The use of parallel and crossed strings, attention to tensions and a careful selection of materials gave more strength and lightness to the wooden structures.  Wolff replaced the wooden frame with a cast iron frame in order to give a fine and distinguished sound to the pianos. As a crowning achievement of all these innovations, the Pleyel firm won a medal at the London Universal Exhibition in 1862.

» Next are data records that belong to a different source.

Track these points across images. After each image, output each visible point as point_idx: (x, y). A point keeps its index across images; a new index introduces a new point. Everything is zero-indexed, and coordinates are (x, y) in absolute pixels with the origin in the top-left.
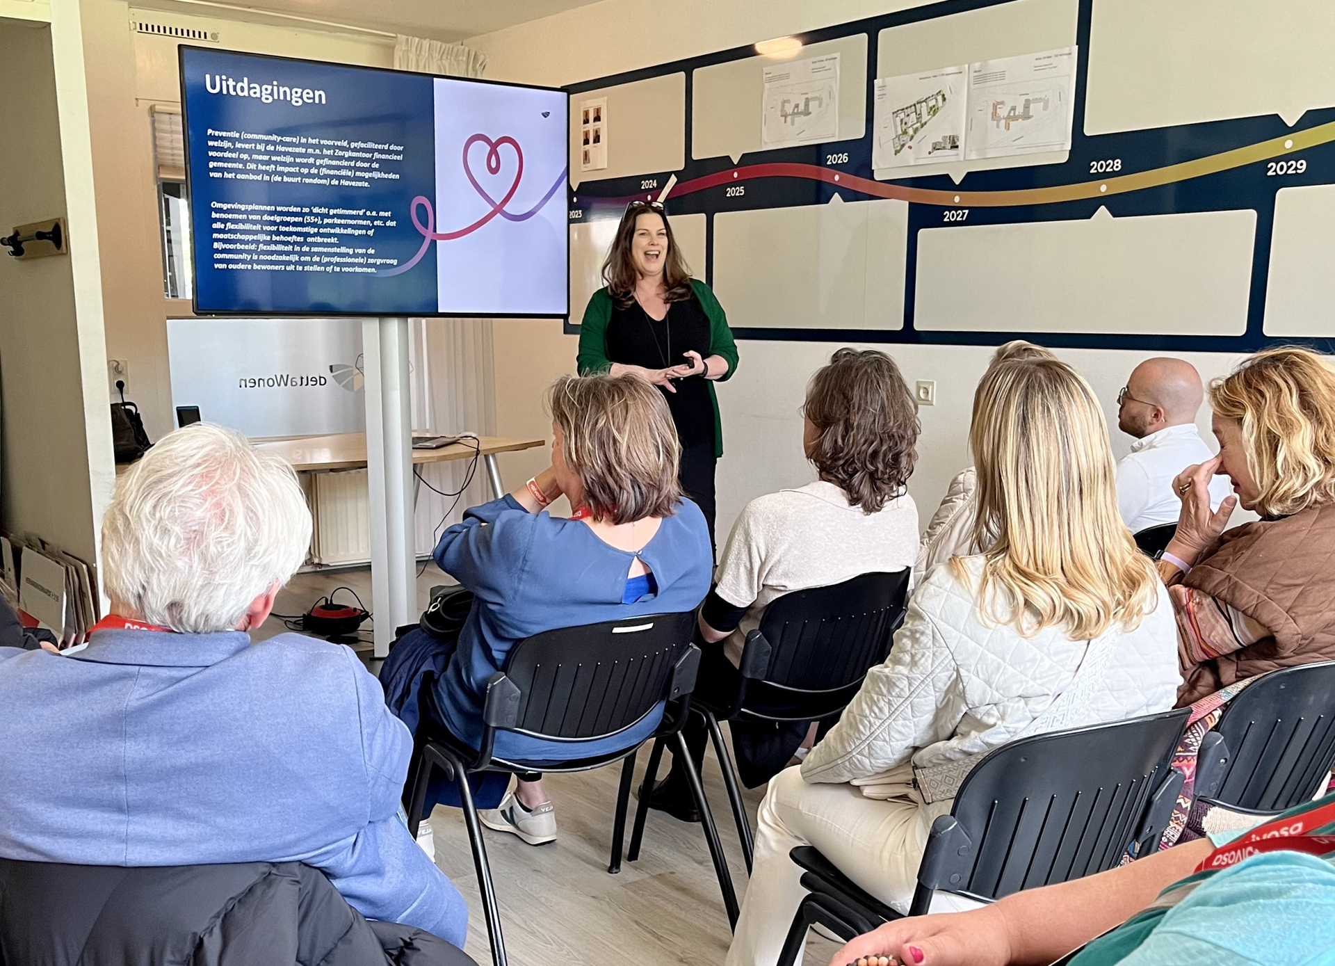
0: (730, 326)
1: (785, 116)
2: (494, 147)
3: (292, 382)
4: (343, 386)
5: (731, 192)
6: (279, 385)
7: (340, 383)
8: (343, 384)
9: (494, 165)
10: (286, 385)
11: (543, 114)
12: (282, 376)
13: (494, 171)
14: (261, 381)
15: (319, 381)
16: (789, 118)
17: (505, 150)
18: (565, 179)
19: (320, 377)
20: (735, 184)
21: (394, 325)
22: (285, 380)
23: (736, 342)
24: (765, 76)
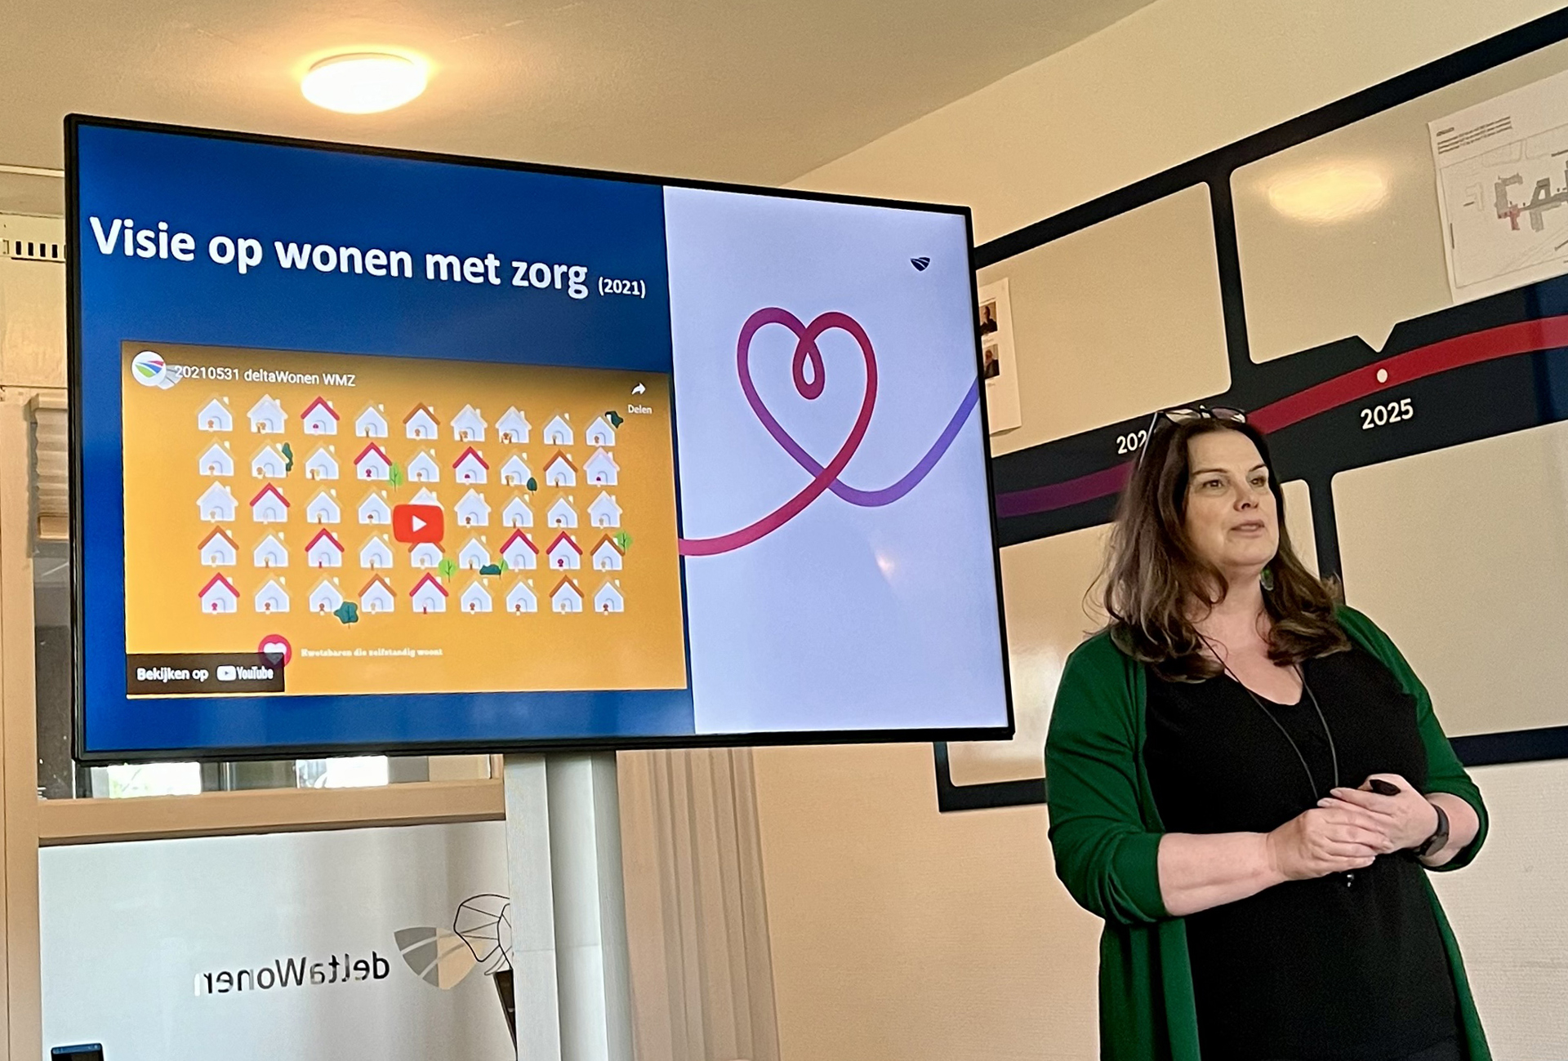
0: (1447, 736)
1: (1513, 214)
2: (807, 337)
3: (313, 974)
4: (424, 978)
5: (1371, 418)
6: (284, 984)
7: (419, 973)
8: (424, 973)
9: (809, 377)
10: (299, 982)
11: (914, 263)
12: (291, 963)
13: (811, 391)
14: (244, 976)
15: (374, 968)
16: (1524, 219)
17: (831, 341)
18: (977, 407)
19: (376, 960)
20: (1386, 396)
21: (583, 774)
22: (295, 972)
23: (1468, 771)
24: (1435, 140)
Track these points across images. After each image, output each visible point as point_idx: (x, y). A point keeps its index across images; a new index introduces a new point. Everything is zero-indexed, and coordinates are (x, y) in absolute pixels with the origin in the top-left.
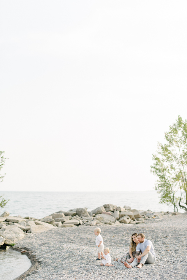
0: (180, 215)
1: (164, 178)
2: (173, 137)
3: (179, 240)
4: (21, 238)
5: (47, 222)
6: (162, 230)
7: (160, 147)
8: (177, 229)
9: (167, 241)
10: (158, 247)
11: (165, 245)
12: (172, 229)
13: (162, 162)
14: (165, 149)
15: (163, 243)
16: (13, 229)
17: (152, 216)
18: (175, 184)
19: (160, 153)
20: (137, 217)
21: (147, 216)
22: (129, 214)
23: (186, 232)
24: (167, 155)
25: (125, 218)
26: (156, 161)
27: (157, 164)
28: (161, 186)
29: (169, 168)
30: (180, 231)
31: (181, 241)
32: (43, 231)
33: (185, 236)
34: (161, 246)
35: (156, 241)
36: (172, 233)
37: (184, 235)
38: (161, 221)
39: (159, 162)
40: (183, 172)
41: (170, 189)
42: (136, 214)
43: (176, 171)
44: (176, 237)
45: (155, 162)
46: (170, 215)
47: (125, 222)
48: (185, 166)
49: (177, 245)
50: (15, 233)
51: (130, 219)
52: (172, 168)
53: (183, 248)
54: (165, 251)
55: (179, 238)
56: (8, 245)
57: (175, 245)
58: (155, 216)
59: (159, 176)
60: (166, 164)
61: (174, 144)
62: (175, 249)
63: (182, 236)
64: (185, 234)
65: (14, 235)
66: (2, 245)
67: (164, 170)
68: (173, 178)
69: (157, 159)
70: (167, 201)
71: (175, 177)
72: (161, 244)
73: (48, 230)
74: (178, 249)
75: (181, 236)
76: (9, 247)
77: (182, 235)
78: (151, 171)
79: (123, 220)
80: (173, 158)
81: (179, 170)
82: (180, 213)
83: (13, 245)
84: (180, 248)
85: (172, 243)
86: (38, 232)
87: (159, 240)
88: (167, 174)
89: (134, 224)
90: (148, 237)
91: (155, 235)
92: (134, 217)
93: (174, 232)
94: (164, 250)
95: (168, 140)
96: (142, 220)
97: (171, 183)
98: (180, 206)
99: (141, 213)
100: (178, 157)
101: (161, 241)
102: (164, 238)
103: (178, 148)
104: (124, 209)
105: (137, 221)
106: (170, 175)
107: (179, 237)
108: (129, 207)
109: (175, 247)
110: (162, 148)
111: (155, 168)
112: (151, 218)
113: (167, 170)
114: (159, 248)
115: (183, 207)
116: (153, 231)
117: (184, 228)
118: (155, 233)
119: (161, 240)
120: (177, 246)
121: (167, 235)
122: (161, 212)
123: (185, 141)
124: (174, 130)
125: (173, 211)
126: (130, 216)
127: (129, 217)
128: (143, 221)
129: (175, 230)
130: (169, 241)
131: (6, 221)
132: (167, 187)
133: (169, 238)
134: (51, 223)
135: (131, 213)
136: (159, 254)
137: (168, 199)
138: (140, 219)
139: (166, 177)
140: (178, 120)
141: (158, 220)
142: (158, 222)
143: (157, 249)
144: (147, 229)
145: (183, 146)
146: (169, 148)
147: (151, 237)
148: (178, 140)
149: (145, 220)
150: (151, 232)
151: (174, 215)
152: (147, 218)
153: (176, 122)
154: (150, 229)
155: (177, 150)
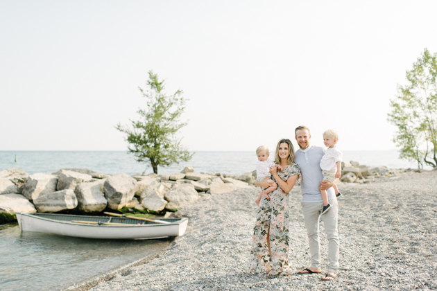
0: (426, 173)
1: (405, 128)
2: (418, 77)
3: (422, 215)
4: (192, 201)
5: (243, 180)
6: (391, 195)
7: (400, 91)
8: (419, 194)
9: (397, 216)
10: (377, 229)
11: (391, 226)
12: (410, 192)
13: (402, 108)
14: (407, 92)
15: (389, 221)
16: (183, 188)
17: (387, 173)
18: (419, 135)
19: (400, 97)
20: (366, 175)
21: (380, 173)
22: (354, 171)
23: (436, 199)
24: (409, 99)
25: (348, 176)
26: (395, 107)
27: (396, 112)
28: (401, 138)
29: (412, 115)
30: (424, 198)
31: (426, 219)
32: (226, 192)
33: (434, 209)
34: (383, 228)
35: (376, 216)
36: (408, 200)
37: (433, 206)
38: (398, 180)
39: (399, 108)
40: (430, 120)
41: (413, 142)
42: (364, 170)
43: (421, 118)
44: (417, 210)
45: (394, 109)
46: (412, 173)
47: (348, 181)
48: (433, 113)
49: (416, 227)
50: (185, 194)
51: (355, 177)
52: (415, 115)
53: (431, 238)
54: (390, 243)
55: (422, 212)
56: (169, 211)
57: (412, 226)
58: (390, 173)
59: (399, 125)
60: (408, 111)
61: (419, 85)
62: (412, 238)
63: (429, 207)
64: (433, 203)
65: (183, 197)
66: (161, 210)
67: (405, 118)
68: (417, 128)
69: (396, 105)
70: (409, 156)
71: (419, 126)
72: (384, 224)
73: (232, 190)
74: (418, 237)
75: (427, 208)
76: (170, 213)
77: (428, 205)
78: (388, 120)
79: (346, 178)
80: (417, 103)
81: (425, 118)
82: (425, 171)
83: (177, 211)
84: (422, 237)
85: (407, 220)
86: (218, 193)
87: (383, 215)
88: (409, 124)
89: (361, 183)
90: (364, 206)
91: (377, 204)
92: (361, 175)
93: (412, 198)
94: (387, 240)
95: (410, 80)
96: (372, 178)
97: (414, 134)
98: (426, 162)
99: (372, 170)
100: (424, 101)
101: (386, 216)
102: (393, 211)
103: (423, 90)
104: (350, 165)
105: (365, 180)
106: (413, 125)
107: (423, 208)
108: (356, 162)
109: (413, 232)
110: (403, 91)
111: (393, 116)
112: (384, 176)
113: (409, 118)
114: (378, 233)
115: (430, 163)
116: (376, 196)
117: (431, 193)
118: (378, 200)
119: (385, 214)
120: (417, 230)
121: (399, 205)
122: (400, 169)
123: (433, 80)
124: (419, 68)
125: (416, 168)
126: (356, 174)
127: (353, 174)
128: (374, 180)
129: (414, 195)
130: (402, 216)
131: (185, 178)
132: (409, 138)
133: (402, 210)
134: (247, 180)
135: (358, 170)
136: (374, 248)
137: (410, 154)
138: (368, 177)
139: (407, 127)
140: (423, 54)
141: (393, 178)
142: (394, 180)
143: (373, 234)
144: (366, 193)
145: (431, 87)
146: (411, 91)
147: (369, 206)
148: (424, 80)
149: (376, 179)
150: (373, 197)
151: (418, 173)
152: (379, 175)
153: (421, 57)
154: (372, 193)
155: (422, 93)
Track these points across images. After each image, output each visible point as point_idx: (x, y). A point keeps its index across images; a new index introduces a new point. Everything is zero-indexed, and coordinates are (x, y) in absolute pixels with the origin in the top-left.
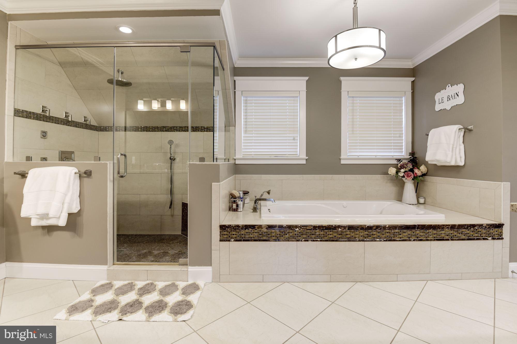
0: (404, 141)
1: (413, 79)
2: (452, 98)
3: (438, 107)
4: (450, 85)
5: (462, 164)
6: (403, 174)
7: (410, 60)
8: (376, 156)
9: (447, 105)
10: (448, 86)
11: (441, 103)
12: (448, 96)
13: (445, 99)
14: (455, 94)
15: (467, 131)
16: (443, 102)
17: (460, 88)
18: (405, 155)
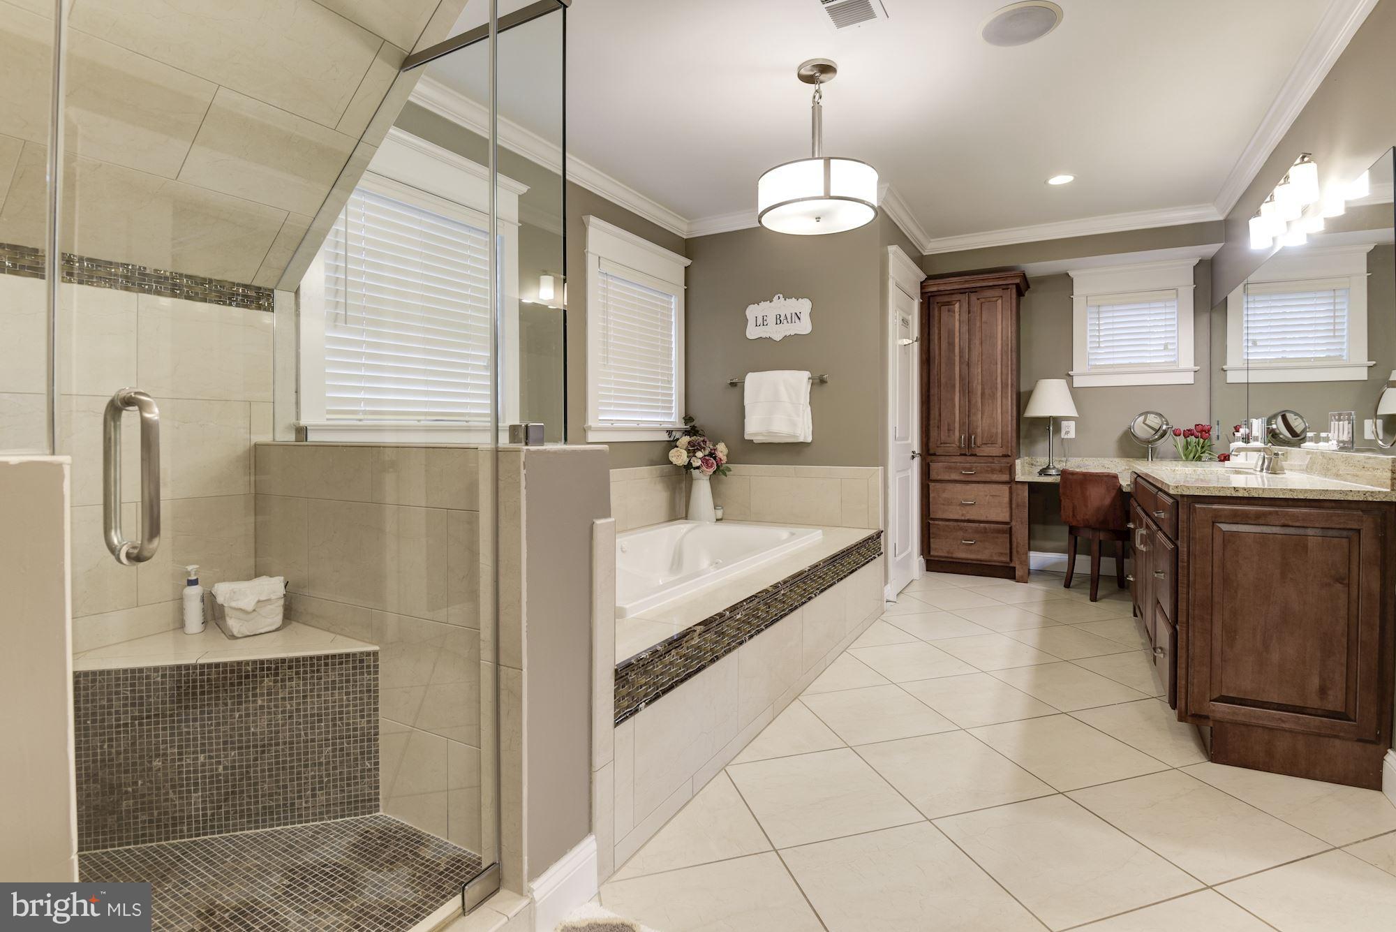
0: (673, 392)
1: (688, 262)
2: (785, 321)
3: (752, 332)
4: (781, 296)
5: (809, 439)
6: (700, 462)
7: (688, 221)
8: (661, 423)
9: (777, 333)
10: (777, 297)
11: (762, 325)
12: (778, 316)
13: (771, 320)
14: (794, 315)
15: (819, 382)
16: (765, 324)
17: (804, 306)
18: (677, 421)
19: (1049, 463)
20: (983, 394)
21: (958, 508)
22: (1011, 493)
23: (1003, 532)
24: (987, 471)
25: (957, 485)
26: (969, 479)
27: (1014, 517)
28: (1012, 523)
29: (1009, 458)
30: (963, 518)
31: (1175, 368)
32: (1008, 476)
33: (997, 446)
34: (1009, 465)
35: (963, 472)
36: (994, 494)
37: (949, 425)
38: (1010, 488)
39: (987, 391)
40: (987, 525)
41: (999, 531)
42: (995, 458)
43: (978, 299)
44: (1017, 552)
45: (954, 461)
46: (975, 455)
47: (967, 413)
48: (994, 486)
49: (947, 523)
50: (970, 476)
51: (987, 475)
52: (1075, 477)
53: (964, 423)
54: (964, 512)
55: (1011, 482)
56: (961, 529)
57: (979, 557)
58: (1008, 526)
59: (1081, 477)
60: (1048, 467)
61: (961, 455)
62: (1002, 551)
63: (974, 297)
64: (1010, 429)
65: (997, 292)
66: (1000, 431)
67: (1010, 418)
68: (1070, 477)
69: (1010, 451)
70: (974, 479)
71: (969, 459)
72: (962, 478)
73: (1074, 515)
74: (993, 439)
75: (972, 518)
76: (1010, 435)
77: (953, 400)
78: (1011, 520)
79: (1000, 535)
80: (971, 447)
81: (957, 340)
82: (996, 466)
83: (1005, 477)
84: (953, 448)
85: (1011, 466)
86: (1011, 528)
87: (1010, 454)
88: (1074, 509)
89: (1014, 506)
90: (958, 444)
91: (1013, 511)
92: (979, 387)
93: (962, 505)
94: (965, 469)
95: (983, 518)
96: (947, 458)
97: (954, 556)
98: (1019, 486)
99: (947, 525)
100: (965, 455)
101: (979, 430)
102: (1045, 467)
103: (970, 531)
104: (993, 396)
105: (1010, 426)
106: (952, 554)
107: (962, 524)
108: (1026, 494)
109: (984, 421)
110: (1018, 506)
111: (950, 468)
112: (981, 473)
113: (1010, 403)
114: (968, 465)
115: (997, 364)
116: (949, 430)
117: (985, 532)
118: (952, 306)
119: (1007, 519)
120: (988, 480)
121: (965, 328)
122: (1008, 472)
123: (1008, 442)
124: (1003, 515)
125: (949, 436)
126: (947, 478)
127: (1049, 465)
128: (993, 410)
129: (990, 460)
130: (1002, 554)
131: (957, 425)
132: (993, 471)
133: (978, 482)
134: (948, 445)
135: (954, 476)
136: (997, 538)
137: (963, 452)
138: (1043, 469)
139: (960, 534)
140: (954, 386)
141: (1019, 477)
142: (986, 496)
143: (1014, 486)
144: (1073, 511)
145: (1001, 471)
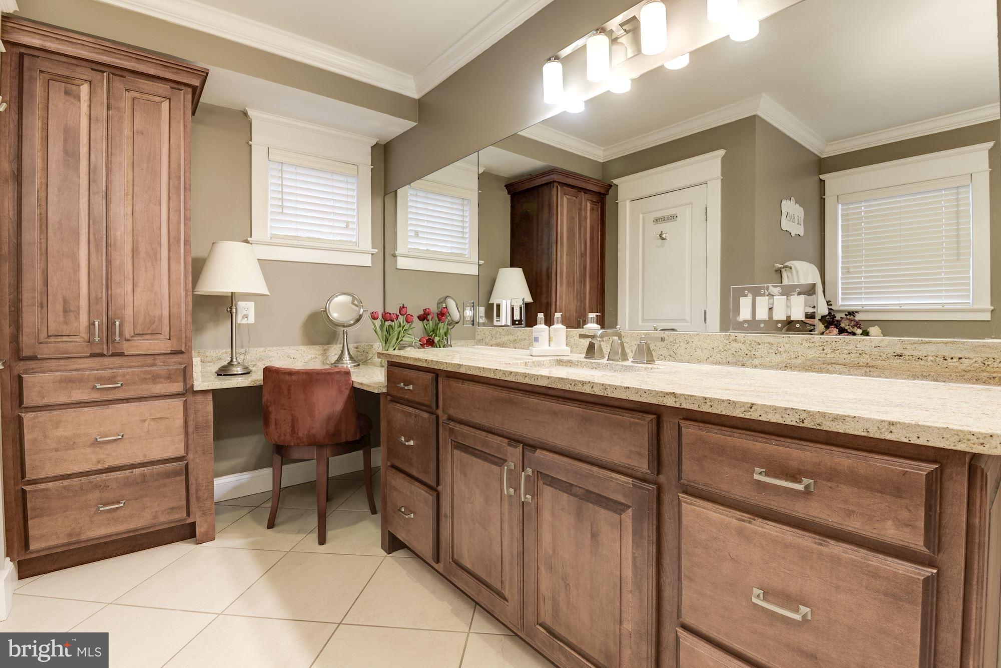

Gustave Lyon: a renowned acoustician

Following the demise of Auguste Wolf, Gustave Lyon took charge of the Pleyel Company.
An accomplished musician in his own right, he used his scientific knowledge to improve the quality of the pianos and to explore the secrets of acoustics.
One of his first innovations was to equip the pianos with a metal frame made of special steel – the famous “Pleyel steel”, a specific low carbon metal that was cast in one piece and not assembled.
His inventions won him an honorary prize at the 1889 Paris Universal Exhibition.
The Pleyel Company is undeniably the most distinguished piano manufacturer when it comes to innovations - you only have to look at the countless patents granted and its avant-garde attitude. Pleyel thus made a significant contribution to the development and the improvement of instrument making.

Aesthetic innovations

Pleyel Pianos have a long tradition of collaborations with creators from all eras to reflect the modernity of their instruments, to sustain and develop their know-how with the aim of creating pianos with strong musical and aesthetic identities.
Beginning with Art Nouveau, the culminating period of this endeavour was that of the decorative arts movement which was led by some of the greatest interior designers of the time such as Jacques‐Émile Ruhlmann, Pierre Legrain, René Herbst, Paul Follot or René Prou.
Since the early 2000s, Pleyel Pianos have reconnected with this movement of creation and modernity by focusing on the world of design and art and inviting contemporary designers to design unique instruments; since a piano is not only an exceptional object but also an instrument offering a fourth dimension, that of the creative sound of living, timeless and universal music.